The final change worth highlighting is that ARC occasionally encounters errors when registering new runners. Rather than continuously retrying, the controller will now perform an exponential backoff to give the system time to recover. This avoids the “thundering herd” problem, where it’s creating lots of requests close together for all of the scale sets, resulting in all of the requests getting throttled.
So what did 0.11.0 bring to the table? First, it had a number of bug fixes to improve performance and eliminate some known issues. It also further improved how ARC processes resource cleanups by trying to detect and eliminate unnecessary reconcile passes. Normally, ARC will queue a new reconcile pass while waiting for Kubernetes to acknowledge that resources have been deleted.
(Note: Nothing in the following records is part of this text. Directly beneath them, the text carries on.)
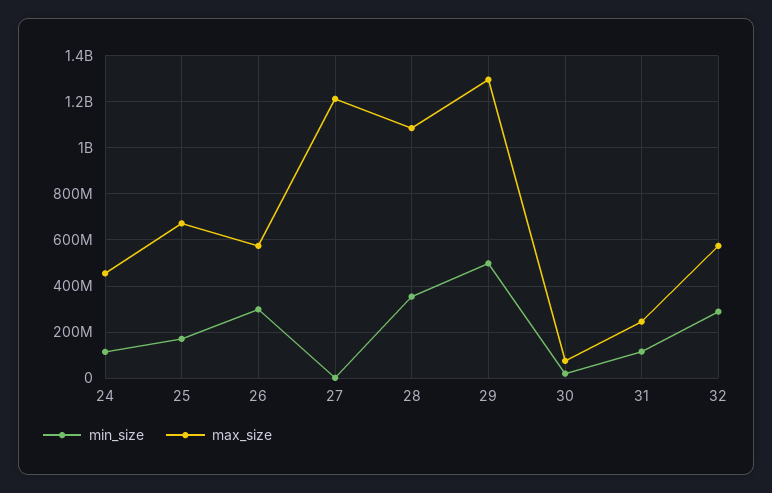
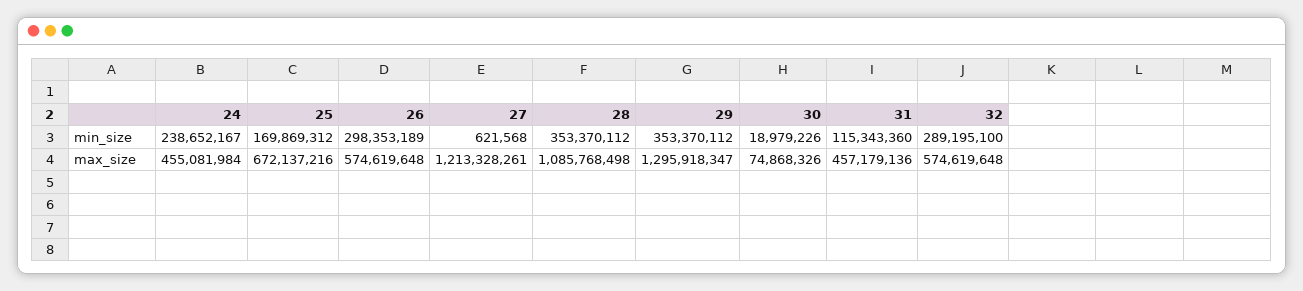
min_size, 24: 100000000 -> 238652167
min_size, 29: 500000000 -> 353370112
max_size, 31: 250000000 -> 457179136

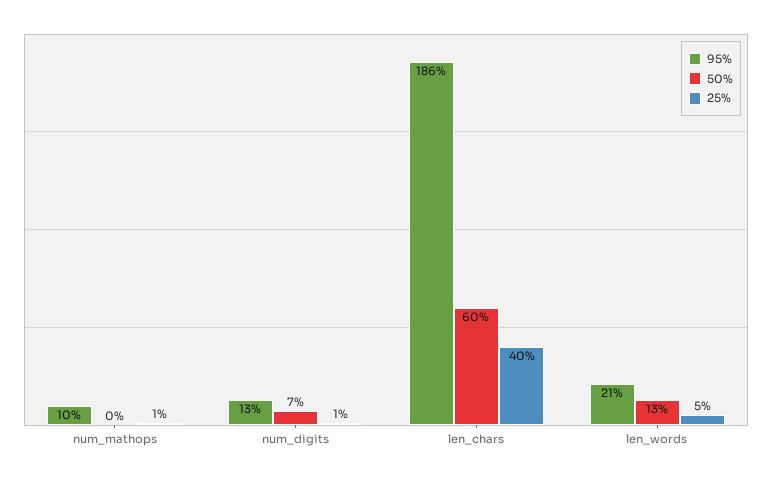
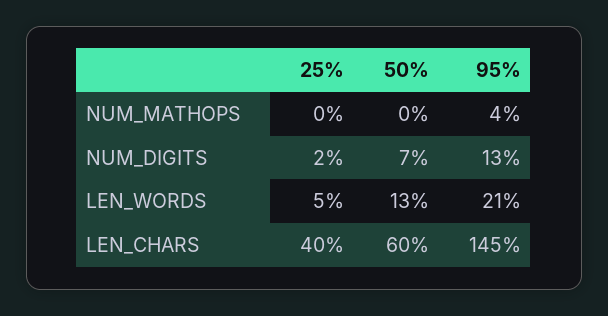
95%, num_mathops: 10 -> 4
25%, num_mathops: 1 -> 0
25%, num_digits: 1 -> 2
95%, len_chars: 186 -> 145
In some cases, ARC doesn’t need to wait for this acknowledgement and can proceed to the next step without waiting. In other cases, ARC was a bit too aggressive. For example, it might report readiness slightly before the pod is actually ready. That was also patched.
The real change, however, is the introduction of configurable metrics. In release 0.8.2, a metrics bug was introduced that caused certain metrics to have “high cardinality.” Basically, the system was creating an excessive number of metrics for startup and execution times. The root cause was the accidental re-inclusion of the labels runner_id
and runner_name
in the duration metrics. This could cause performance issues, and it made certain calculations for Grafana more challenging.
Rather than simply fix this issue, the team decided to make the metrics more configurable. This means that you have some control over the metrics that are generated and their cardinality. You can now customize the buckets and configure which of the available labels are included in the metrics. This can improve performance and make it easier to use some of the metrics in Grafana.
This change does have a consequence. however.
Enabling the metrics is no longer enough. You must also configure the new listenerMetrics
field in the scale set to specify the metrics you want to collect. The
values.yaml
includes a commented-out example of how to configure these metrics, so make sure to review that. If you are upgrading to this version and you use metrics, you’ll need to update the yalues.yaml
for your scale sets to include these new settings. You’ll notice in reviewing the sample that some labels (like job_worfklow_ref
) are no longer available; you may also need to update your Grafana dashboards to reflect this change. Because of these modifications, I’m working on an updated version of my dashboard that updates it to use the new metrics approach. I’m basing it on the default configuration, so it should be a good starting point. I hope to have more news on that shortly.
As you can seem there’s a few interesting changes to ARC in the last few months to improve its performance and metrics. If you haven’t updated to the latest version, now is a great time to do it!